Second, should we routinely use apoproteins rather than LDL-C and HDL-C to risk-stratify individuals? This issue has been hotly debated for over a decade, and although there are attractive features to using apoproteins (as mentioned above), consistency of data supporting this approach is lacking, and there are many alternative candidate "nontraditional" lipid parameters, eg, Lp(a), LDL-C size, and non–HDL-C, that might also be considered. The Quebec Cardiovascular Study supports apoB as an important risk factor.23 However, recent data in diabetics do not suggest any increased predictive power of apoB and/or apoA-I for coronary events beyond that provided by conventional lipid profiles.24 Standardization of measurement of apoproteins remains far less advanced than that for lipoprotein cholesterol, and for the general population, there are strong correlations between apoB and LDL-C and between apoA-I and HDL-C. Nonetheless, in certain cases in which risk is uncertain (eg, in patients with normal lipid profiles who have very unfavorable family history or manifest coronary disease), measurement of these nontraditional lipid moieties may have a role.

Finally, what is the mechanism of risk reduction associated with increased HDL-C? Recent growth in understanding of metabolism of HDL is gratifying. However, perplexities remain regarding the direct role of HDL in coronary disease. Is the absolute level of HDL or its metabolic fate more important for CHD risk? Do metabolic parameters that appear to correlate with its level in plasma (eg, hepatic lipase and cholesterol ester transfer protein) bear unique roles in CHD risk? To what extent is the association of HDL with the metabolic syndrome responsible for its apparent risk?
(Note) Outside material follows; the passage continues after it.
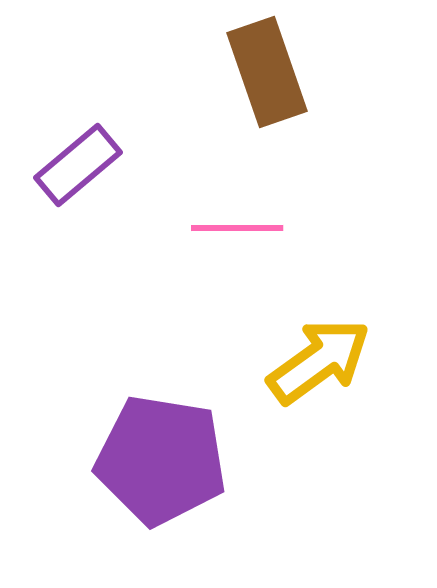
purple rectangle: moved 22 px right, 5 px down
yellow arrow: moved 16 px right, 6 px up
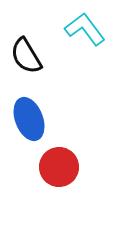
In summary, we have made great strides in the treatment of CHD through lipid-lowering therapy, particularly through the use of statins. However, treatment does not fully reduce the excess risk of recurrent events associated with dyslipidemia. Thus, there is room for further improvement. Secondary prevention strategies focusing on the lipoprotein complex rather than LDL-C alone may further reduce risk, and clinical trials to evaluate the efficacy of such strategies are important. In addition, advances in understanding of the role of HDL and its apoproteins in cardiovascular disease are important to provide rationale for adequate secondary prevention of CHD over the years to come.